CLARA ZEVI is wearing the Romy no.006. She is the co-founder of ARTISTS SUPPORT and an art history researcher living in Rome, Italy.

What is a rule that should never be broken?
Help old ladies cross the road.

Do you have a soundtrack to your life?
Avril Lavigne in the morning, Schubert while I work, Sean Paul or Beyonce after 9. I’m a simple gal.

What should we be reading?
You choose but I’m reading Elena Ferrante. I know I’m way late in the game. It’s worth it for some of the characters’ names. There’s Gigliola Spagnuolo, the pastry maker’s daughter and Giuseppina Peluso, Marcello Solara, Pinuccia Caracci, Donato Sarratore…

Where would you find your Doppelgänger?
The little boys in Caravaggio paintings - dark eyes and round rosy cheeks.

What was your last download?
A YouTube video of Kara Walker talking about her work Fons Americanus that was installed at the Tate Britain last year. I’m adding it to the syllabus I’m helping put together for incarcerated students at Rikers island. Kara Walker is so eloquent and her art is a much-needed push to make us (wo)man-up and face our brutal past.

What takes you to cloud 9?
I bought a tulip bulb in the flower market in Amsterdam in December that grew to the height of two De Cecco spaghetti packets one on top of the other. Sticking with the Dutch theme, being on the top floor of the Rijksmuseum at 4:45pm as the guards start kicking people out and you have Vermeer and Rembrandt all to yourself-cloud 9, baby!!!

What is good design?
Gloves attached by a string that you slide into a coat. I don’t understand why only kids get them.
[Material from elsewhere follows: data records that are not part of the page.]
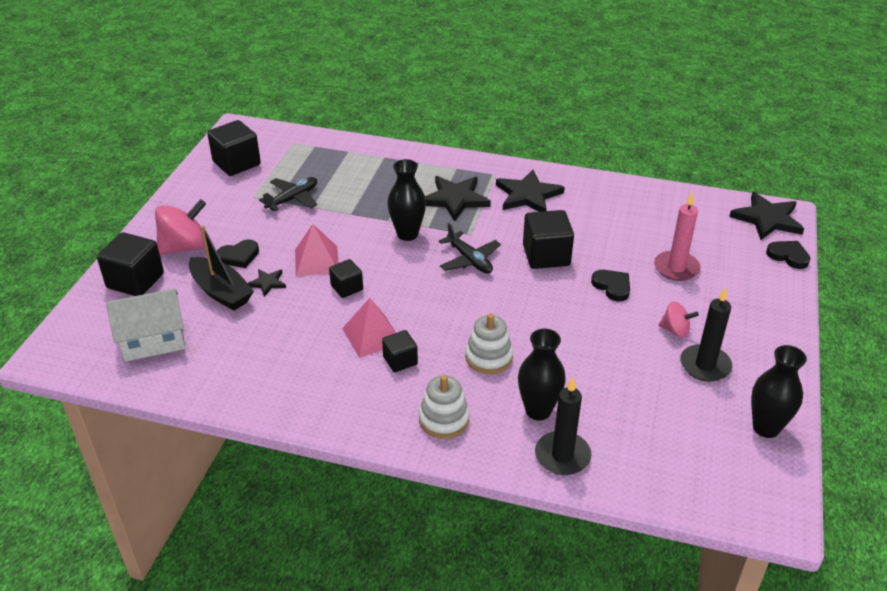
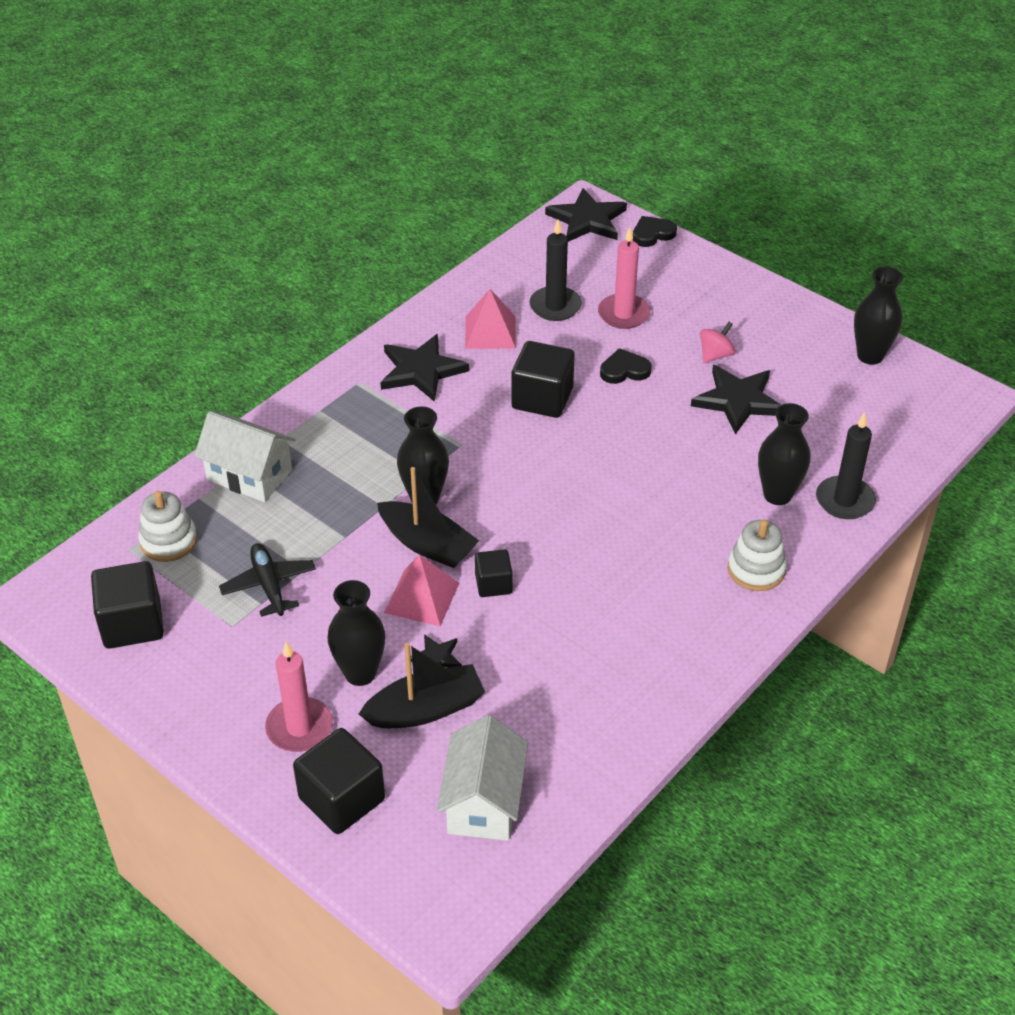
camera: 65 degrees left, 5 degrees up
(185, 247) = (299, 727): pink spinning top -> pink candle
(239, 256) = (360, 673): black heart -> black vase
(365, 248) = (427, 544): none -> black boat
(372, 336) = (593, 587): pink pyramid -> pink pyramid (490, 332)
(379, 162) = (249, 475): none -> white house
(400, 360) = (648, 576): black cube -> none
(455, 199) = (384, 433): black star -> black star (738, 401)
(469, 260) = (509, 461): black plane -> none
(488, 357) = (681, 503): white stacking toy -> white stacking toy (168, 541)
(705, 365) = (774, 357): black candle -> black candle (555, 306)

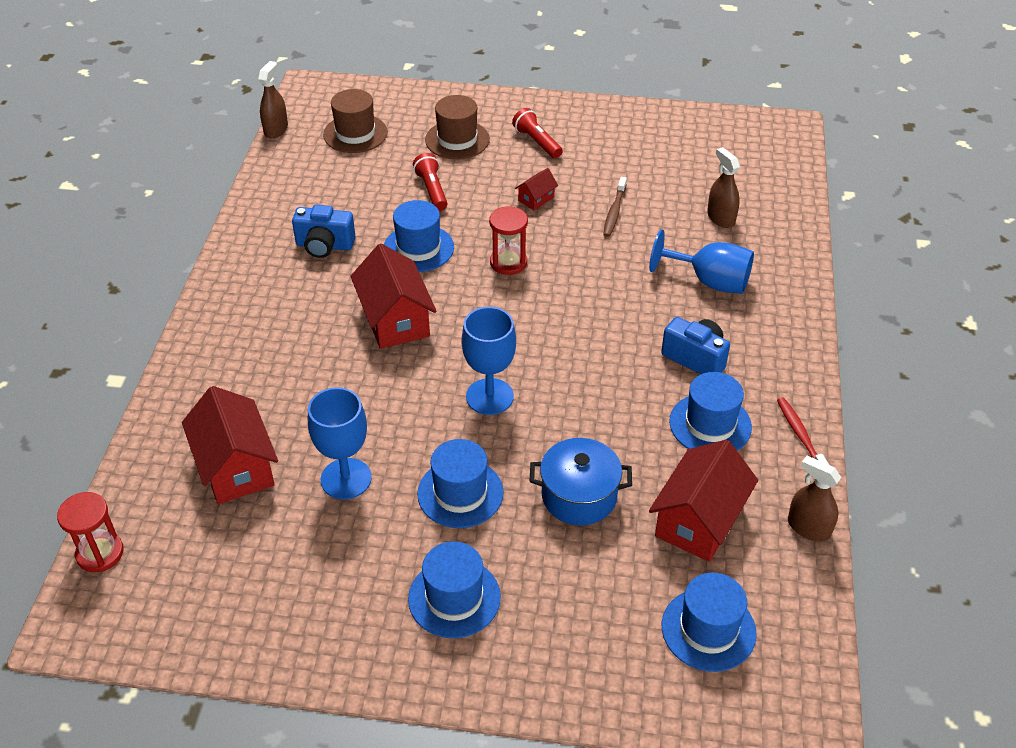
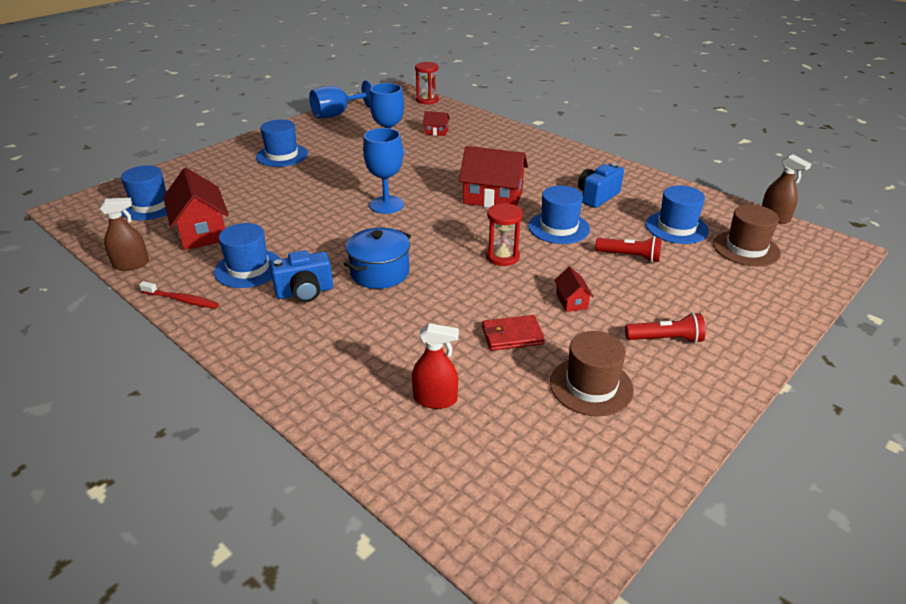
camera: 125 degrees right, 10 degrees down
(236, 467) = (436, 132): red house -> red house, size x0.47
(457, 140) = (701, 294): brown hat -> brown hat (591, 386)
(460, 493) = (335, 175): blue hat -> blue hat (676, 227)
(579, 496) = (278, 204): blue pot -> blue pot (380, 273)
(614, 212) = (512, 335): brown toothbrush -> red wallet
(710, 281) = (366, 343): blue goblet -> blue goblet (337, 114)
(721, 218) = (435, 399): brown spray bottle -> red spray bottle

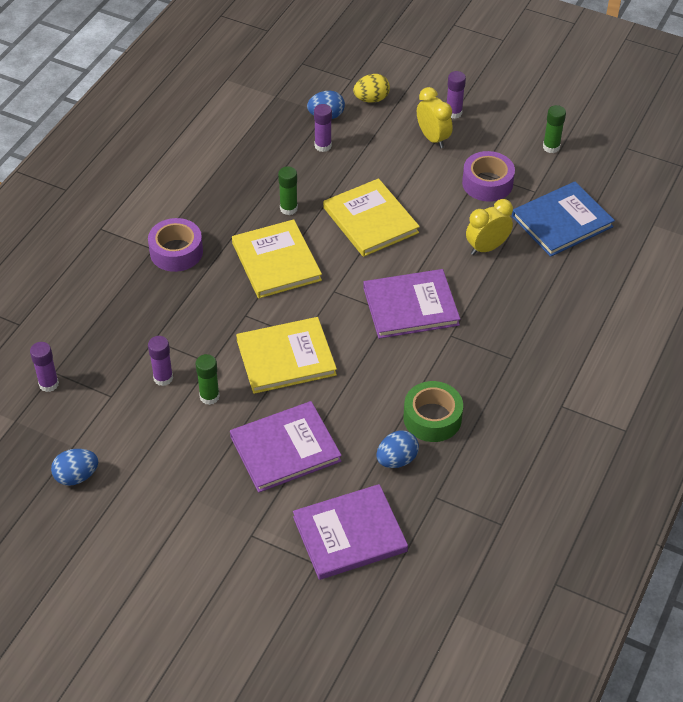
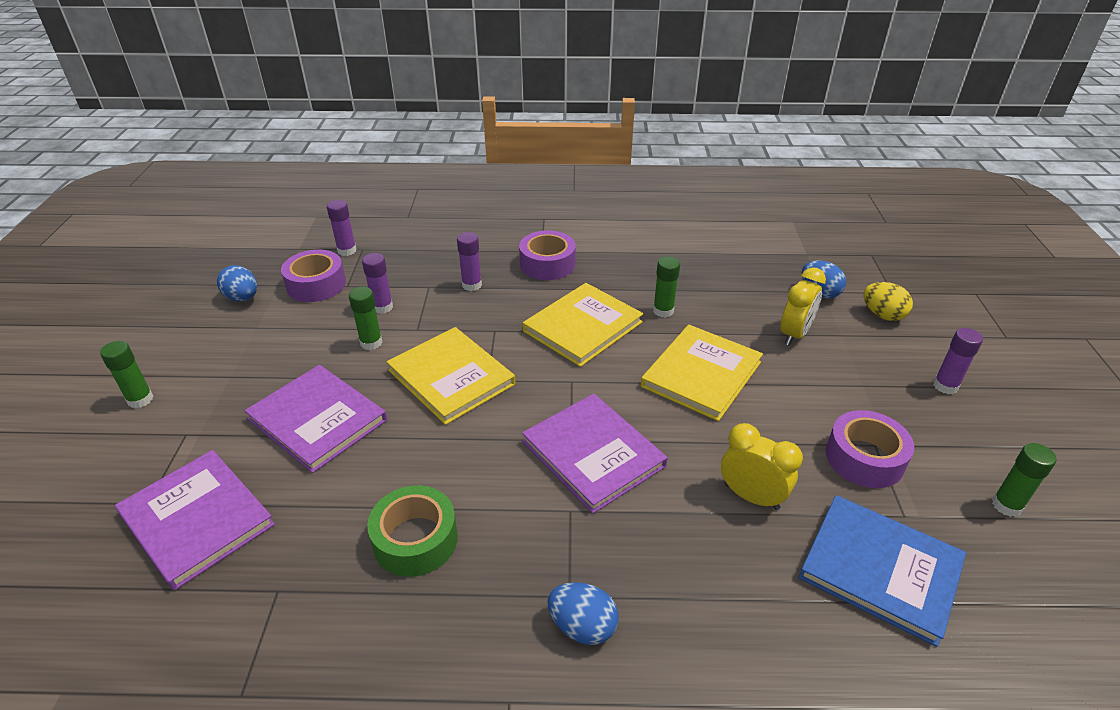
camera: 65 degrees right, 10 degrees down
(93, 418) = (316, 284): none -> purple tape
(187, 563) = (140, 399): none -> green glue stick
(323, 146) = (774, 304): purple glue stick -> purple glue stick (472, 285)
(396, 460) = (331, 526): blue egg -> blue egg (582, 626)
(433, 138) = (882, 382): yellow clock -> yellow clock (794, 334)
Where do you find good design?
In medieval illuminated manuscripts, particularly in the margins and borders. Medieval artists came up with the most inventive patterns and designs to surround the (usually) minuscule paintings in prayer/holy books. Sometimes the borders are pretty simple and just look like ornate, gothic frames. Some (mostly French) artists started to draw borders that looked like the facades of the cathedrals that were going up all over Europe. But my favorite designs are the totally absurd ones. In one prayer book, at the bottom of the page there’s a drawing of two rabbits walking on their hind legs leading a prisoner into his cell. In another, a monk is exposing his derriere to a praying nun. Art/design doesn’t always have to take itself seriously :)

What does your house smell like?
Often like burnt toast. I confuse well-toasted with over-toasted.

What does your house sound like?
My neighbors - their yappy dog and scheduled hanky panky (once a week, on Sunday).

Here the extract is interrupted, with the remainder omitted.